Write out the items again, beginning at the line that has "left knee: (831, 509, 9)" and stopping after the line that has "right knee: (303, 286, 2)", swapping "wrist" for "hand" and changing nothing else.
****************************************
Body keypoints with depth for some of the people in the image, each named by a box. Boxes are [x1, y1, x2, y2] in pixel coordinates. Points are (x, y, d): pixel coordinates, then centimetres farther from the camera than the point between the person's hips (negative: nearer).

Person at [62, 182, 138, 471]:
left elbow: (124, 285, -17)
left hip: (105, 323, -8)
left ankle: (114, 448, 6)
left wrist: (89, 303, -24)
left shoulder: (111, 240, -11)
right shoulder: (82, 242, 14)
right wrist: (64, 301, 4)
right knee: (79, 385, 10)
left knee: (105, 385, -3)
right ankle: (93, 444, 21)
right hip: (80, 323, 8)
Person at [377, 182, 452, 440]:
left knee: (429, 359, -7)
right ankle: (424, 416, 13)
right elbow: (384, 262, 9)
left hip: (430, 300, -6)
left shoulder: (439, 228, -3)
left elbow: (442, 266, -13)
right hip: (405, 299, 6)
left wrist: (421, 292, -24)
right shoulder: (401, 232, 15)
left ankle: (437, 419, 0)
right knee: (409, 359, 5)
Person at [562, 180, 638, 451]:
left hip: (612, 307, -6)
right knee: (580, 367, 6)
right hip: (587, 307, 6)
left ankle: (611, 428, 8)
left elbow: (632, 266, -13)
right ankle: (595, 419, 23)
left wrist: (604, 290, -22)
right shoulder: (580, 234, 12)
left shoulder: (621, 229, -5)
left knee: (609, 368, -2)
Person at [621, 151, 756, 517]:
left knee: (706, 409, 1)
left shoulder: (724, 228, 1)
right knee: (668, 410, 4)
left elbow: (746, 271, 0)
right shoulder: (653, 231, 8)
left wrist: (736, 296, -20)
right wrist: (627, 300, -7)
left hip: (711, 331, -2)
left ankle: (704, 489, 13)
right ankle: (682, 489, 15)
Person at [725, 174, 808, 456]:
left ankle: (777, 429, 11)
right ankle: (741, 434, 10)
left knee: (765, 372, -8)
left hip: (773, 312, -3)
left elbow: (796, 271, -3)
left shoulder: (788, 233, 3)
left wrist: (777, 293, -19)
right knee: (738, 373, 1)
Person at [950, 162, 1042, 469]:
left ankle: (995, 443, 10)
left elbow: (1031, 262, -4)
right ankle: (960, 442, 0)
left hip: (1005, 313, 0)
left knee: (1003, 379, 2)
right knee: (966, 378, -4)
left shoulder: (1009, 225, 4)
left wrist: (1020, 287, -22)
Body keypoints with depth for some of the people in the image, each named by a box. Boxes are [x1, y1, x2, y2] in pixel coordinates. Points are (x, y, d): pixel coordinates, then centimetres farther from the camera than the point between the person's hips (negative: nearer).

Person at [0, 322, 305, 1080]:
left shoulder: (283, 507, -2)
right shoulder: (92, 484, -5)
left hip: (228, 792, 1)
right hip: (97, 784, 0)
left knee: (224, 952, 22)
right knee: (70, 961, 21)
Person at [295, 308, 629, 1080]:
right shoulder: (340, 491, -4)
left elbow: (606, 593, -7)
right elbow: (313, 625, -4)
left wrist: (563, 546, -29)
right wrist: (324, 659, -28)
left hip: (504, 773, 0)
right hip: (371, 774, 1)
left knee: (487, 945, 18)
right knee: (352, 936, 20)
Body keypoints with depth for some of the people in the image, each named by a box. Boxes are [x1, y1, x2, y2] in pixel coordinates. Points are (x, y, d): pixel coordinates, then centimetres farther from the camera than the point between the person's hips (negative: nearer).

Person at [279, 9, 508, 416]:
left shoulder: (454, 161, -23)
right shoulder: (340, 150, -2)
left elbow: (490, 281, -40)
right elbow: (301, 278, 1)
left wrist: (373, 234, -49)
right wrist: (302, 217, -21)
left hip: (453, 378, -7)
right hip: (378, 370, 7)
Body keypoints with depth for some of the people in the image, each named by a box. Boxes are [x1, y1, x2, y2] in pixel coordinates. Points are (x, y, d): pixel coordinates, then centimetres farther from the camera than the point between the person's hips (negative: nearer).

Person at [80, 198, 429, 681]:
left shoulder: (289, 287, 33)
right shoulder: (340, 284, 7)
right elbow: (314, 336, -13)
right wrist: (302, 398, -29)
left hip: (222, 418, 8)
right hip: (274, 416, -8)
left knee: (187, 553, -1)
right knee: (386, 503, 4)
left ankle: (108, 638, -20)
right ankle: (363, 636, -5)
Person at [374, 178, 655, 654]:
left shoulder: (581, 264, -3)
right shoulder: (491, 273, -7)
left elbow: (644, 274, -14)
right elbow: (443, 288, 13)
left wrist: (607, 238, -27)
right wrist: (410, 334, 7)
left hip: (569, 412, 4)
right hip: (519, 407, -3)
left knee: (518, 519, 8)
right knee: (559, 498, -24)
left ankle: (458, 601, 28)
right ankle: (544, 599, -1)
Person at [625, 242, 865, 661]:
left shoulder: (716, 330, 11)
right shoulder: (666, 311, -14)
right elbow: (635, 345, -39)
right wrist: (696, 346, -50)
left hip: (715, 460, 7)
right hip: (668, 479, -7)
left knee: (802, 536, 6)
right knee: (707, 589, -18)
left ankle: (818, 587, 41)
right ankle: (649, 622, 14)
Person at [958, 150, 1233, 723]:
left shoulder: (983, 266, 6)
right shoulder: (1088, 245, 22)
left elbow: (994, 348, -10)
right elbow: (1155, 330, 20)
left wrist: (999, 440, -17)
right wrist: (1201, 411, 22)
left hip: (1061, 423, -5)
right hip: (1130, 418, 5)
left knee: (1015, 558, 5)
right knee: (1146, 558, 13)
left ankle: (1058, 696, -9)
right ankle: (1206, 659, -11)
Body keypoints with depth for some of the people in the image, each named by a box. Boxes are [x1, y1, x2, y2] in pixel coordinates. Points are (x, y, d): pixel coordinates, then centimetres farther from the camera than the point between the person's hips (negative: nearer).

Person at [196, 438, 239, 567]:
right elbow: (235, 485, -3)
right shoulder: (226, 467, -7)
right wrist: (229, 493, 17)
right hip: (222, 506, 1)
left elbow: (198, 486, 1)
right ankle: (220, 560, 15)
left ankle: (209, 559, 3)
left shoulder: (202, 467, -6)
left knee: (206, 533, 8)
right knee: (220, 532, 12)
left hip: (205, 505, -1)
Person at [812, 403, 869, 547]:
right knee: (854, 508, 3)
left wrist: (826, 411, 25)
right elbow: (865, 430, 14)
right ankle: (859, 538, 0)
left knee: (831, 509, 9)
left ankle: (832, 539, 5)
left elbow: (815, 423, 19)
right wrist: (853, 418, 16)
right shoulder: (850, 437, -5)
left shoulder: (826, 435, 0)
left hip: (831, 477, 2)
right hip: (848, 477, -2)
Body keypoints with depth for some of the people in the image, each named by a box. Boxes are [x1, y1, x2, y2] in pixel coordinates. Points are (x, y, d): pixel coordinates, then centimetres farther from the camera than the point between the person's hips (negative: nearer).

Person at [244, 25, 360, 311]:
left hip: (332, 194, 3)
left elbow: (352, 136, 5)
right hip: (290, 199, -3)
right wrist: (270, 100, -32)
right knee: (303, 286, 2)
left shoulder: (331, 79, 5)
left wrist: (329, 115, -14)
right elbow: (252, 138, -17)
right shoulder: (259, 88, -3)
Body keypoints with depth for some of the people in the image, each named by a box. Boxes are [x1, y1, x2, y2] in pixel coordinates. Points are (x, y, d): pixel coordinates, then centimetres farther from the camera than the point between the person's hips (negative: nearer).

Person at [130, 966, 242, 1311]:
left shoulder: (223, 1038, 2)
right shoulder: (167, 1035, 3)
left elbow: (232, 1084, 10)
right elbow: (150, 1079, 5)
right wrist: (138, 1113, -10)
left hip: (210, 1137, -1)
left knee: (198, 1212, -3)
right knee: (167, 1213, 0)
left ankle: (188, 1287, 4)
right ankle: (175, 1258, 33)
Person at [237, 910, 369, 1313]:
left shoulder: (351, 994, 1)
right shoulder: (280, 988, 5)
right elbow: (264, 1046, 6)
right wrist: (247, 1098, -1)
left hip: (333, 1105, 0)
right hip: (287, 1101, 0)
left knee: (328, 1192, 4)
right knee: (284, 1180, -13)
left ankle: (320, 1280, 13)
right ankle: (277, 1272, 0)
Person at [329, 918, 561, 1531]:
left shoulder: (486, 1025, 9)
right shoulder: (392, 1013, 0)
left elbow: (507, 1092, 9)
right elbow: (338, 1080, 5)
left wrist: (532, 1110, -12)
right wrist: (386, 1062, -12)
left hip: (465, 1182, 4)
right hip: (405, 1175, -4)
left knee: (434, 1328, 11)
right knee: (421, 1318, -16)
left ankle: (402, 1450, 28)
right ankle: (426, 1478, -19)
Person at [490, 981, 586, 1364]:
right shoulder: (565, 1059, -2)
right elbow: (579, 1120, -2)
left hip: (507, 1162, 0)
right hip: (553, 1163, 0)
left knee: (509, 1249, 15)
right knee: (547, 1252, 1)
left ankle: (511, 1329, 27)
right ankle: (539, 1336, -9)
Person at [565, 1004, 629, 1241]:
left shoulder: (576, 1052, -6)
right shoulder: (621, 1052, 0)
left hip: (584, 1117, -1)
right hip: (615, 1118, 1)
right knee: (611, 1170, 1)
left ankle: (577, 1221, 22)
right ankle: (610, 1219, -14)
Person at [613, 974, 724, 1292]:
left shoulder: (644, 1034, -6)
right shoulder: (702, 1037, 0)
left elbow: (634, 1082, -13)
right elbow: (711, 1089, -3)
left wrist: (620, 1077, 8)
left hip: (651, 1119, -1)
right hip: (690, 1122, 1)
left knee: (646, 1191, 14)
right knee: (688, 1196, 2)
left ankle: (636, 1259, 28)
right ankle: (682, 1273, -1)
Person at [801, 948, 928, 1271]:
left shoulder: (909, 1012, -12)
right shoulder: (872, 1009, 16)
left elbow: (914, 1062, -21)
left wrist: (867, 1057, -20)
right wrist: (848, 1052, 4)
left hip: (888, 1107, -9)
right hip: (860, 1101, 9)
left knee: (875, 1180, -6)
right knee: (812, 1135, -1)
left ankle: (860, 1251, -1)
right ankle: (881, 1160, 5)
****************************************
YOUR RESPONSE
left knee: (831, 509, 9)
left ankle: (832, 539, 5)
left elbow: (815, 423, 19)
right hand: (853, 418, 16)
right shoulder: (850, 437, -5)
left shoulder: (826, 435, 0)
left hip: (831, 477, 2)
right hip: (848, 477, -2)
Body keypoints with depth for some of the people in the image, each named by a box. Boxes are [x1, y1, x2, y2] in pixel coordinates. Points are (x, y, d): pixel coordinates, then centimetres farther from the camera than the point between the person's hips (negative: nearer).

Person at [244, 25, 360, 311]:
left hip: (332, 194, 3)
left elbow: (352, 136, 5)
right hip: (290, 199, -3)
right hand: (270, 100, -32)
right knee: (303, 286, 2)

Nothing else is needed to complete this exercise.